> ASSIGNMENT
Give the listing again character for character, but drop the images.

> ENTRIES SHOWN
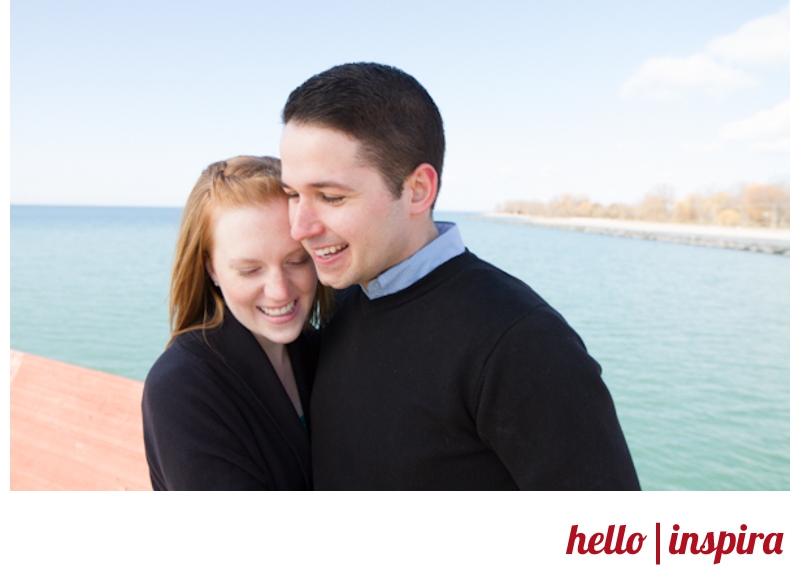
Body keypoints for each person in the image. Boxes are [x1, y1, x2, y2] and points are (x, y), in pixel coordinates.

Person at [279, 62, 641, 490]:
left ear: (418, 190)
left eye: (331, 197)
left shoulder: (522, 343)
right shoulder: (341, 302)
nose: (300, 227)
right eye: (292, 195)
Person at [142, 156, 333, 490]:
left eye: (296, 260)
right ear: (210, 268)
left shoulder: (322, 350)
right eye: (249, 270)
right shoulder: (180, 387)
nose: (279, 290)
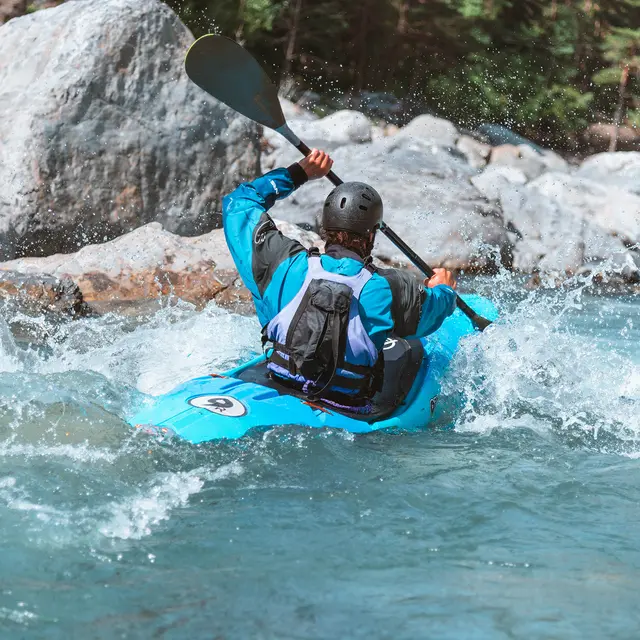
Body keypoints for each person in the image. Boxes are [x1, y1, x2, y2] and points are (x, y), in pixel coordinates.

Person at [222, 149, 457, 412]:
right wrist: (444, 290)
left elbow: (238, 204)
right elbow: (430, 315)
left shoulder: (282, 263)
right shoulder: (391, 287)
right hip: (346, 408)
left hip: (277, 385)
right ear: (371, 237)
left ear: (325, 227)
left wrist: (298, 173)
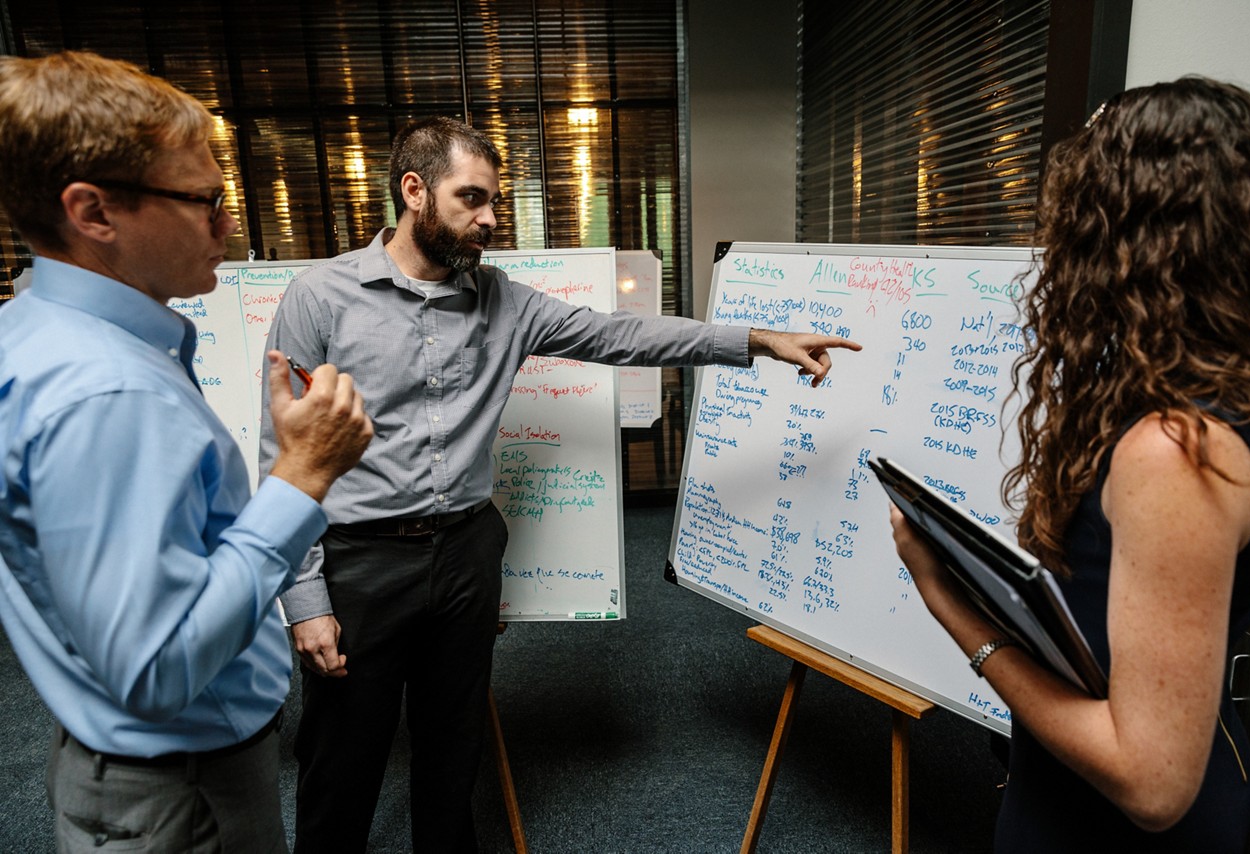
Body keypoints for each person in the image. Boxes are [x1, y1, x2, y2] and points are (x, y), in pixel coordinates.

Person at [259, 115, 862, 851]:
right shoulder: (319, 297)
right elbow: (280, 459)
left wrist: (756, 342)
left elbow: (622, 334)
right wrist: (306, 601)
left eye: (494, 202)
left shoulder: (505, 301)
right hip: (359, 560)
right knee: (342, 762)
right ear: (413, 191)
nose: (489, 220)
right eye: (471, 199)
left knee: (454, 751)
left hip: (466, 554)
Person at [889, 77, 1250, 852]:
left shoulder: (1177, 450)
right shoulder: (1240, 386)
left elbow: (1150, 783)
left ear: (1117, 238)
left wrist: (954, 607)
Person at [0, 51, 374, 852]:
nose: (228, 223)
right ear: (93, 213)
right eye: (204, 200)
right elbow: (157, 669)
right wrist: (303, 474)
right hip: (181, 792)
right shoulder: (107, 394)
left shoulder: (34, 326)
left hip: (129, 765)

> SOLUTION
Body keypoints for each person in the image. Boxes are [x1, y1, x2, y2] and points are (x, y), in pixel coordinates.

Person at [279, 62, 641, 490]:
left ear: (418, 190)
left eye: (331, 197)
left shoulder: (522, 343)
right shoulder: (341, 302)
nose: (300, 227)
right eye: (292, 195)
Person at [142, 156, 333, 490]:
left eye: (296, 260)
right ear: (210, 268)
left shoulder: (322, 350)
right eye: (249, 270)
right shoulder: (180, 387)
nose: (279, 290)
Body keypoints for each person in the image. Boxes are [x1, y1, x2, y2] and points are (x, y), in pixel coordinates.

Person at [222, 149, 457, 412]:
right wrist: (444, 290)
left elbow: (238, 204)
right elbow: (430, 315)
left shoulder: (282, 263)
right shoulder: (391, 287)
right hip: (346, 408)
left hip: (277, 385)
right ear: (371, 237)
left ear: (325, 227)
left wrist: (298, 173)
Body keypoints for each person in the image. Boxes are [x1, y1, x2, y2] and points are (x, y), in pixel coordinates.

Person at [259, 115, 862, 851]:
right shoulder: (319, 297)
right elbow: (280, 459)
left wrist: (756, 342)
left elbow: (622, 334)
right wrist: (306, 601)
left eye: (494, 202)
left shoulder: (505, 301)
right hip: (359, 560)
right knee: (342, 762)
right ear: (413, 191)
nose: (489, 220)
right eye: (471, 199)
left knee: (454, 751)
left hip: (466, 554)
Person at [889, 77, 1250, 852]:
left shoulder: (1177, 450)
right shoulder: (1240, 386)
left elbow: (1150, 783)
left ear: (1117, 238)
left wrist: (954, 607)
Person at [0, 51, 374, 852]:
nose: (228, 223)
right ear: (93, 213)
right eye: (204, 200)
right elbow: (157, 669)
right wrist: (303, 474)
right hip: (181, 792)
right shoulder: (107, 394)
left shoulder: (34, 326)
left hip: (129, 765)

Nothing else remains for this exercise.